§ Texto fuente
________________

Si hay un ensayista y pensador francés al que sigo de cerca, desde casi sus inicios, desde los años noventa, ese es Georges Didi-Huberman. Seguirle es un decir porque llevaría mucho tiempo y dedicación leer todos y cada uno de sus libros. No los he contado pero muy seguramente lleva ya más de cuarenta publicados y no he leído más que un buen puñado de ellos. Algunas veces publica libros de gran extensión, otras veces son series de libros, por último están los ensayitos, bastante frecuentes, que no llegan a las cien páginas. Casi todos giran en torno al arte, teniendo muchas veces como telón de fondo el totalitarismo nazi y el genocidio perpetrado contra los judíos y otras poblaciones. Hay, evidentemente, motivos biográficos de primer orden en esta focalización puesto que una parte de su familia fue exterminada en Auschwitz.
En Écorces (2011), precisamente, ofrecerá un relato de su visita, atravesada de dificultades psicológicas y éticas, a ese campo de concentración y de exterminio. En Sortir du noir (2015), pocos años después, nos dará una lectura incisiva sobre el film El hijo de Saúl (Óscar a la mejor película extranjera en 2016), del cineasta húngaro László Nemes, en el que se nos relata la historia de un prisionero de un campo de exterminio cuyo móvil, aparentemente absurdo y condenado al fracaso, es enterrar a un niño muerto al que considera su hijo. Didi-Huberman explora, a mi modo de entender, no sólo en este librito, sino en otros muchos, la raíz invisible del acto ético y la manera como el arte puede hacerse cargo de él, mostrarlo, indicarlo, más bien, sin caer en el mensaje, la propaganda, el compromiso en su sentido banal, o el cuento hollywoodiense. No hay estética sin un hilo, por muy tenue que sea, de naturaleza ética, y ésta podría ser, en el fondo, la razón —se me antoja pensar—de que ya lo citase en alguna que otra ocasión en mi primer libro. Es precisamente en Sortir du noir en el que el francés se pregunta por dos cuestiones que van a estar en el centro de este tercer capítulo de mi serie “Los límites del exilio”: el testimonio y la huida. En efecto, el film de Nemes nos presenta a dos Sonderkommandos, (prisioneros a sueldo de los nazis cuya finalidad era colaborar en la “solución final”), que, en el fragor de la retirada alemana, preparan una insurrección contra los SS, igualmente condenada al fracaso, como el acto del protagonista. Uno de los dos le invita a prepararse ya para el combate. El otro le conmina antes a fotografiar el horror que han visto, que están viendo. Se trata de un relato ficticio, pero basado en las cuatro fotos, bien reales, que conservamos de agosto de 1944 del campo de Birkenau. Grabar, dejar huella, que no se olvide aquello…La segunda cuestión tiene que ver con la huida. El protagonista participa en este levantamiento, pero sin combatir pues su única obsesión “es huir con su “hijo””, dice Didi-Huberman. En realidad no huye —subraya el ensayista francés—sino que “se escapa de dentro” o se escapa adentro; es como aquel, así lo compara, que en plena tormenta se dirigiese al ojo del huracán.

________________

§ Bloque de datos
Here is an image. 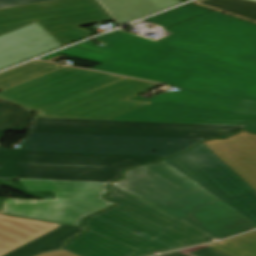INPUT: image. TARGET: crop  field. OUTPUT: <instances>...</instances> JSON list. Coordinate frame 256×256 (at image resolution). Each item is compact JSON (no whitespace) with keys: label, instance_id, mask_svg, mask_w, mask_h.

________________

§ Tarea por realizar
Según el texto sobre Didi-Huberman, ¿en qué cosas puede el arte no caer cuando se hace cargo del acto ético? Enuméralas todas. Básate solo en el texto para responder.

§ Solución
- el mensaje
- la propaganda
- el compromiso en su sentido banal
- el cuento hollywoodiense